Der Schlüssel zum Karabach Konflikt: Nationale Einheit und starker Wille
Nach dem ersten Bergkarabachkrieg, setzte Armenien als Besatzungsland alles daran, den gültigen Status aufrechtzuerhalten und die Lösung mit Imitationsgesprächen hinauszuzögern. Diese Strategie erwies sich am 27. September 2020 als fataler Trugschluss. Innerhalb von 44 Tagen eroberte Aserbaidschan alle von Armenien als Pufferzone deklarierten Territorien sowie einige strategisch wichtige Provinzen in Bergkarabach zurück. Der Mythos über die „Unbesiegbarkeit der glorreichen armenischen Armee“ war damit verpufft. Das trilaterale Waffenstillstandsabkommen am 10. November 2020 markierte die Niederlage Armeniens endgültig.
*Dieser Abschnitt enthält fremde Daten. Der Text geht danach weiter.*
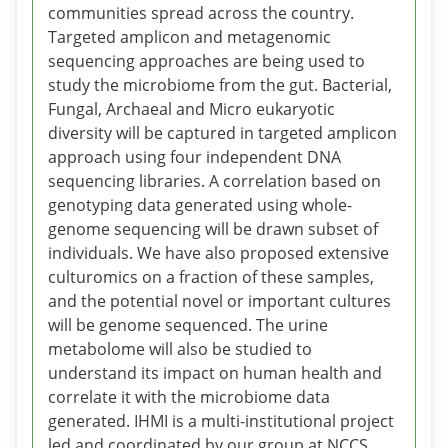
communities spread across the country.
Targeted amplicon and metagenomic
sequencing approaches are being used to
study the microbiome from the gut. Bacterial,
Fungal, Archaeal and Micro eukaryotic
diversity will be captured in targeted amplicon
approach using four independent DNA
sequencing libraries. A correlation based on
genotyping data generated using whole-
genome sequencing will be drawn subset of
individuals. We have also proposed extensive
culturomics on a fraction of these samples,
and the potential novel or important cultures
will be genome sequenced. The urine
metabolome will also be studied to
understand its impact on human health and
correlate it with the microbiome data
generated. IHMI is a multi-institutional project
led and coordinated by our group at NCCS.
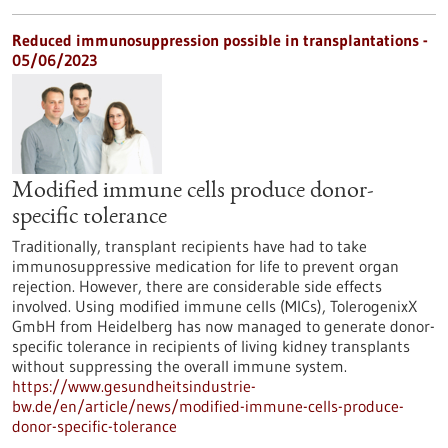
Reduced immunosuppression possible in transplantations -
05/06/2023
Modified immune cells produce donor-
specific tolerance
Traditionally, transplant recipients have had to take
immunosuppressive medication for life to prevent organ
rejection. However, there are considerable side effects
involved. Using modified immune cells (MICs), TolerogenixX
GmbH from Heidelberg has now managed to generate donor-
specific tolerance in recipients of living kidney transplants
without suppressing the overall immune system.
https://www.gesundheitsindustrie-
bw.de/en/article/news/modified-immune-cells-produce-
donor-specific-tolerance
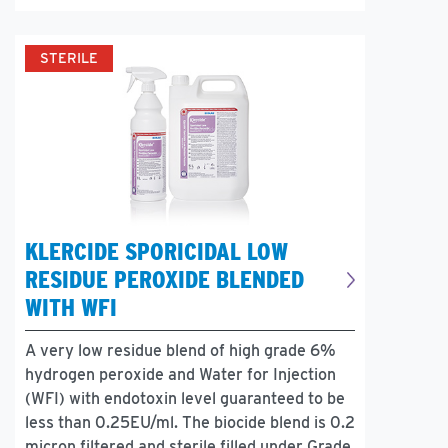
STERILE
KLERCIDE SPORICIDAL LOW
RESIDUE PEROXIDE BLENDED
WITH WFI
A very low residue blend of high grade 6%
hydrogen peroxide and Water for Injection
(WFI) with endotoxin level guaranteed to be
less than 0.25EU/ml. The biocide blend is 0.2
micron filtered and sterile filled under Grade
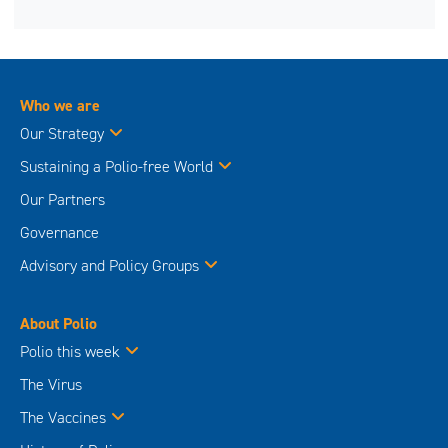
Who we are
Our Strategy
Sustaining a Polio-free World
Our Partners
Governance
Advisory and Policy Groups
About Polio
Polio this week
The Virus
The Vaccines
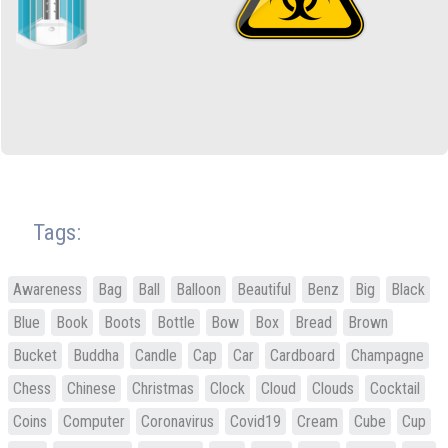
Tags:
Awareness
Bag
Ball
Balloon
Beautiful
Benz
Big
Black
Blue
Book
Boots
Bottle
Bow
Box
Bread
Brown
Bucket
Buddha
Candle
Cap
Car
Cardboard
Champagne
Chess
Chinese
Christmas
Clock
Cloud
Clouds
Cocktail
Coins
Computer
Coronavirus
Covid19
Cream
Cube
Cup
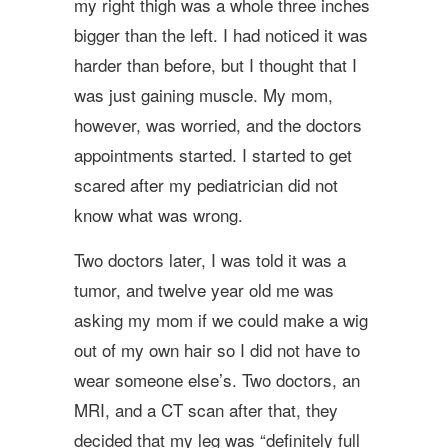
my right thigh was a whole three inches
bigger than the left. I had noticed it was
harder than before, but I thought that I
was just gaining muscle. My mom,
however, was worried, and the doctors
appointments started. I started to get
scared after my pediatrician did not
know what was wrong.
Two doctors later, I was told it was a
tumor, and twelve year old me was
asking my mom if we could make a wig
out of my own hair so I did not have to
wear someone else’s. Two doctors, an
MRI, and a CT scan after that, they
decided that my leg was “definitely full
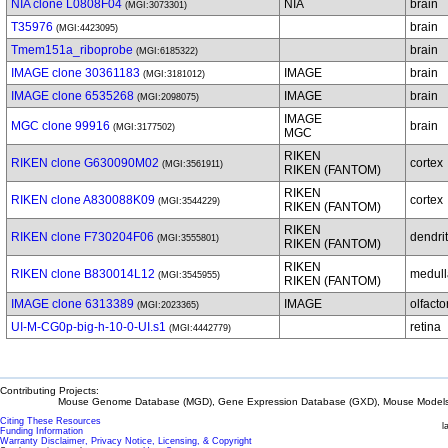
NIA clone L0808F04
NIA
brain
(MGI:3073301)
T35976
brain
(MGI:4423095)
Tmem151a_riboprobe
brain
(MGI:6185322)
IMAGE clone 30361183
IMAGE
brain
(MGI:3181012)
IMAGE clone 6535268
IMAGE
brain
(MGI:2098075)
IMAGE
MGC clone 99916
brain
(MGI:3177502)
MGC
RIKEN
RIKEN clone G630090M02
cortex
(MGI:3561911)
RIKEN (FANTOM)
RIKEN
RIKEN clone A830088K09
cortex
(MGI:3544229)
RIKEN (FANTOM)
RIKEN
RIKEN clone F730204F06
dendrit
(MGI:3555801)
RIKEN (FANTOM)
RIKEN
RIKEN clone B830014L12
medull
(MGI:3545955)
RIKEN (FANTOM)
IMAGE clone 6313389
IMAGE
olfacto
(MGI:2023365)
UI-M-CG0p-big-h-10-0-UI.s1
retina
(MGI:4442779)
Contributing Projects:
Mouse Genome Database (MGD), Gene Expression Database (GXD), Mouse Models 
Citing These Resources
l
Funding Information
Warranty Disclaimer, Privacy Notice, Licensing, & Copyright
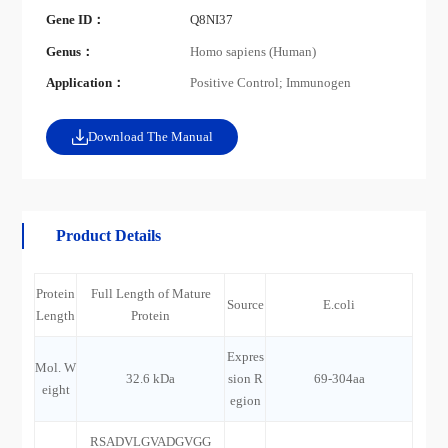
Gene ID：
Q8NI37
Genus：
Homo sapiens (Human)
Application：
Positive Control; Immunogen
Download The Manual
Product Details
Protein
Full Length of Mature
Source
E.coli
Length
Protein
Expres
Mol. W
32.6 kDa
sion R
69-304aa
eight
egion
RSADVLGVADGVGG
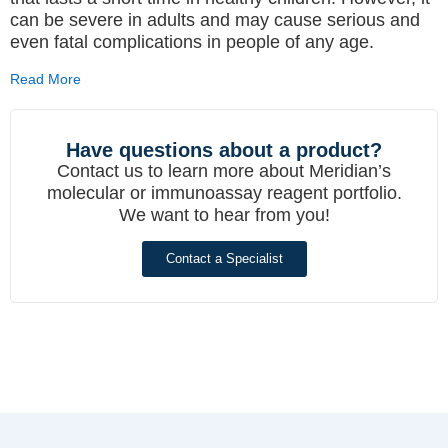
can be severe in adults and may cause serious and
even fatal complications in people of any age.
Read More
Have questions about a product?
Contact us to learn more about Meridian’s
molecular or immunoassay reagent portfolio.
We want to hear from you!
Contact a Specialist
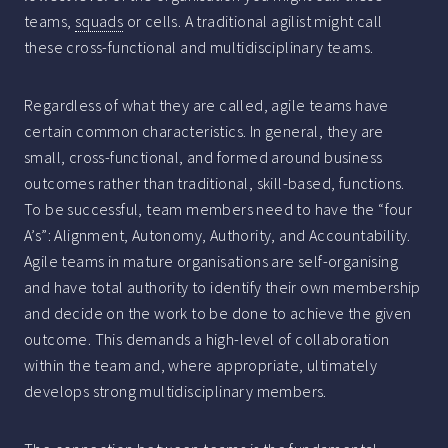
teams,
squads
or cells. A traditional agilist might call
these cross-functional and multidisciplinary teams.
Regardless of what they are called, agile teams have
certain common characteristics. In general, they are
small, cross-functional, and formed around business
outcomes rather than traditional, skill-based, functions.
To be successful, team members need to have the “four
A’s”: Alignment, Autonomy, Authority, and Accountability.
Agile teams in mature organisations are self-organising
and have total authority to identify their own membership
and decide on the work to be done to achieve the given
outcome. This demands a high-level of collaboration
within the team and, where appropriate, ultimately
develops strong multidisciplinary members.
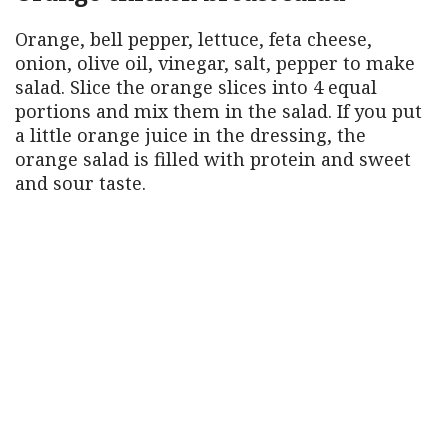
Orange, bell pepper, lettuce, feta cheese,
onion, olive oil, vinegar, salt, pepper to make
salad. Slice the orange slices into 4 equal
portions and mix them in the salad. If you put
a little orange juice in the dressing, the
orange salad is filled with protein and sweet
and sour taste.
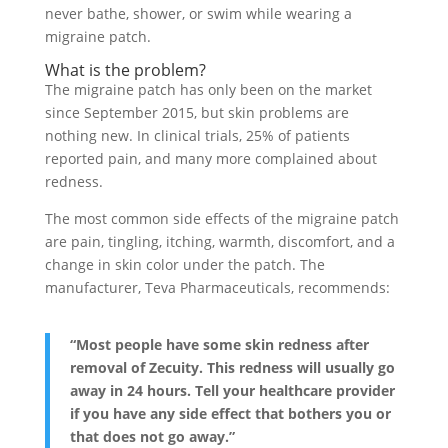
never bathe, shower, or swim while wearing a
migraine patch.
What is the problem?
The migraine patch has only been on the market
since September 2015, but skin problems are
nothing new. In clinical trials, 25% of patients
reported pain, and many more complained about
redness.
The most common side effects of the migraine patch
are pain, tingling, itching, warmth, discomfort, and a
change in skin color under the patch. The
manufacturer, Teva Pharmaceuticals, recommends:
“Most people have some skin redness after
removal of Zecuity. This redness will usually go
away in 24 hours. Tell your healthcare provider
if you have any side effect that bothers you or
that does not go away.”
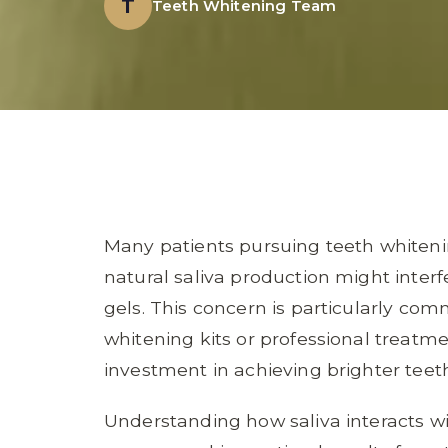
T
Teeth Whitening Team
Many patients pursuing teeth whiten
natural saliva production might interf
gels. This concern is particularly 
whitening kits or professional treatm
investment in achieving brighter teet
Understanding how saliva interacts wi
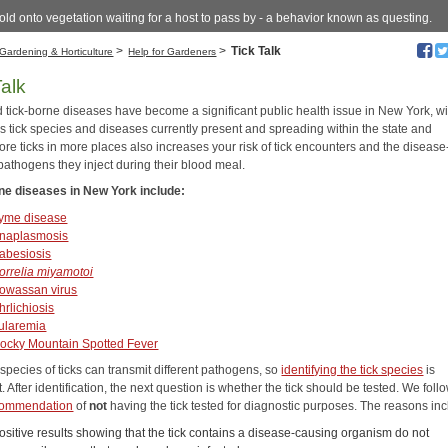
old onto vegetation waiting for a host to pass by - a behavior known as questing.
>
>
Tick Talk
Gardening & Horticulture
Help for Gardeners
Talk
d tick-borne diseases have become a significant public health issue in New York, wi
 tick species and diseases currently present and spreading within the state and
re ticks in more places also increases your risk of tick encounters and the disease
pathogens they inject during their blood meal.
ne diseases in New York include:
yme disease
naplasmosis
abesiosis
orrelia miyamotoi
owassan virus
hrlichiosis
ularemia
ocky Mountain Spotted Fever
 species of ticks can transmit different pathogens, so
identifying the tick species
is
. After identification, the next question is whether the tick should be tested. We foll
ommendation
of
not
having the tick tested for diagnostic purposes. The reasons inc
ositive results showing that the tick contains a disease-causing organism do not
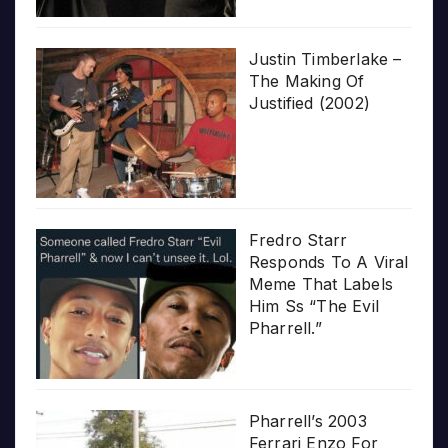
Justin Timberlake –
The Making Of
Justified (2002)
Fredro Starr
Responds To A Viral
Meme That Labels
Him Ss “The Evil
Pharrell.”
Pharrell’s 2003
Ferrari Enzo For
Von da an übernahmen russische Militärs die friedenserhaltende Mission in der Region. Es bleibt zu hoffen, die vereinbarte Waffenruhe würde als erste notwendige Grundlage für einen nachhaltigen Frieden zwischen den verfeindeten Staaten Armenien und Aserbaidschan in der Zukunft sorgen. Vor allem Armenien sollte ernsthafte Konsequenzen daraus ziehen und sich um gutnachbarschaftliche Beziehungen mit Aserbaidschan und der Türkei bemühen. Dies würde nicht nur für Armenien, sondern auch für die gesamte Südkaukasus-Region neue vielversprechende Entwicklungsperspektiven eröffnen. Dieser Krieg sollte auch als Weckruf für internationale Institutionen, u.a. für die OSZE dienen, sich stärker und entschlossener denn je für die Versöhnung zwischen Armeniern und Aserbaidschaner einzusetzen.